Hybrid Variational Autoencoders-DenseNet Convolution Neural-Network Based Deep Learning Approach for Intrusion Detection System
DOI:
https://doi.org/10.3126/jhcoe.v2i1.91506Keywords:
Intrusion Detection System, Deep Learning, Variational Autoencoders, DenseNet Convolutional Neural Network, VAE-DCNNAbstract
In the modern big data environment, a deep learning approach for intrusion detection was seen as more effective and efficient to counter known as well as unknown attacks. Much research has been conducted on intrusion detection systems using a deep learning approach, as well as a hybrid model of deep learning, and continues to be conducted to minimize the risk of intrusion. In this paper hybrid approach is used using variational autoencoders and DenseNet convolutional neural networks to model an intrusion detection system.
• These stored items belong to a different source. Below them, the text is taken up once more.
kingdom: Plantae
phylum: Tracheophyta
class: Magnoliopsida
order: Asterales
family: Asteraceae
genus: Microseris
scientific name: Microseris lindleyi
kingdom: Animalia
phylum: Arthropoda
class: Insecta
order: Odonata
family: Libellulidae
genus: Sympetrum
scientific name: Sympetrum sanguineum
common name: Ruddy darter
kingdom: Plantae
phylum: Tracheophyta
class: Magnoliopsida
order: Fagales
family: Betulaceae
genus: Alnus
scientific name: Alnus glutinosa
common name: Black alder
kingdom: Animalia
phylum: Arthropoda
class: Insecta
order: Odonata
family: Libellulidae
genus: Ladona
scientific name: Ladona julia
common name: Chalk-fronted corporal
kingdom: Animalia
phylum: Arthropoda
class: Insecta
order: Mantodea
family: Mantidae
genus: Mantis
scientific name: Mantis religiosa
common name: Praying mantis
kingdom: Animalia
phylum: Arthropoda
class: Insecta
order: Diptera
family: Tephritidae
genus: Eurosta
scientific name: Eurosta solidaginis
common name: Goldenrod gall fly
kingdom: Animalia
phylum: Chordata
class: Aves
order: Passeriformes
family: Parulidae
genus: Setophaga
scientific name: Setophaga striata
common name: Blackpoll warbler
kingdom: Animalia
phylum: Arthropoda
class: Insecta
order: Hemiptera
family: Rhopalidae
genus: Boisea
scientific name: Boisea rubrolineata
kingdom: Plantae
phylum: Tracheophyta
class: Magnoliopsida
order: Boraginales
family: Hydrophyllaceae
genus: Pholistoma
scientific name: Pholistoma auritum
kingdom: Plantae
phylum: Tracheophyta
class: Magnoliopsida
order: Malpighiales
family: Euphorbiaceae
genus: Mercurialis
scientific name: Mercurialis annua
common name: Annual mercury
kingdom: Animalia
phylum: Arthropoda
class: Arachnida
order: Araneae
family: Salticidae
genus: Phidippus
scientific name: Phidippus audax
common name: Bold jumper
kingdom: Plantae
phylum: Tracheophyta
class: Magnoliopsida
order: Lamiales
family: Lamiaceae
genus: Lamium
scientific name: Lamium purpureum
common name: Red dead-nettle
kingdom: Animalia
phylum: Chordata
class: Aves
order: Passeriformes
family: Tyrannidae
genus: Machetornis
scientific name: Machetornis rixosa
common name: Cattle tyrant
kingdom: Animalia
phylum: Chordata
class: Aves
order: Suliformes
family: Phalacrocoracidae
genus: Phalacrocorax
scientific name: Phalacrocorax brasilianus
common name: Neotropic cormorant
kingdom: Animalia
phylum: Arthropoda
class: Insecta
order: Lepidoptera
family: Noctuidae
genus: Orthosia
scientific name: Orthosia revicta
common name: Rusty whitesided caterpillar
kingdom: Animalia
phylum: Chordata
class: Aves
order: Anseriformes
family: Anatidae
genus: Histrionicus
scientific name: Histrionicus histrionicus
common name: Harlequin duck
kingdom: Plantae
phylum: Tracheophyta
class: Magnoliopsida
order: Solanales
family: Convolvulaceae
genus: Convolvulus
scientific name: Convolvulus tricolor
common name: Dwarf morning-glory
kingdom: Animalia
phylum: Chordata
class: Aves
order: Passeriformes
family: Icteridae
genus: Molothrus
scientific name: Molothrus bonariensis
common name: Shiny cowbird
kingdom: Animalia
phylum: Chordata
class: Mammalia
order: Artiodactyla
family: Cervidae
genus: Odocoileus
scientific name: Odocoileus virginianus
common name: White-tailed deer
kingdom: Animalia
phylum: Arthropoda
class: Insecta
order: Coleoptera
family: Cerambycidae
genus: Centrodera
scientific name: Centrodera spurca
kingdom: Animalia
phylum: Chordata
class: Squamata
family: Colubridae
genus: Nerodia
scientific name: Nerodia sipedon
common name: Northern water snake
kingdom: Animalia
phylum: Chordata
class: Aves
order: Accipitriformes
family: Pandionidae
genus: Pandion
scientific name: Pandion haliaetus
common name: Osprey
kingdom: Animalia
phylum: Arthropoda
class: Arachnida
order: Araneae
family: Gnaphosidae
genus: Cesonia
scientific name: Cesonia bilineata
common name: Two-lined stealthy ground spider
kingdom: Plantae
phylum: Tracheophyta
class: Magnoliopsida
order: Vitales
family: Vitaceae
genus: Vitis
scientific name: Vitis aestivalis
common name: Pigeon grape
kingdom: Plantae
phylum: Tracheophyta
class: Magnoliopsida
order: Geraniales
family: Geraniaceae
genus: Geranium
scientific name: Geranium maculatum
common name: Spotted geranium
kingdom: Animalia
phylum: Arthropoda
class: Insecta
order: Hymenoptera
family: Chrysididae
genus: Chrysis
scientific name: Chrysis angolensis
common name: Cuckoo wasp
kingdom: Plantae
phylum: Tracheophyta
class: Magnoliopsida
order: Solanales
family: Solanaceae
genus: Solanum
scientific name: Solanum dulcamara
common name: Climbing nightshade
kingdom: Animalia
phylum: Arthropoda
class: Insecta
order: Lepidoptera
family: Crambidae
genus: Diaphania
An experiment is performed using the NSL-KDD dataset to calculate the performance metrics of the model, which contains four types of attacks: probe attack, DoS attack, user-to-root attack, and remote to local attack. The result obtained is compared with the results of other related works. The result obtained from the experiment is quite satisfactory as well, and in comparison with other related works, the model seems comparatively efficient. An intrusion detection system using a VAE-DCNN hybrid model can detect malicious activities very efficiently and correctly, as the performance metric of this model is quite good. The possibility of a false alarm will be reduced using this hybrid model, as the false alarm rate is low.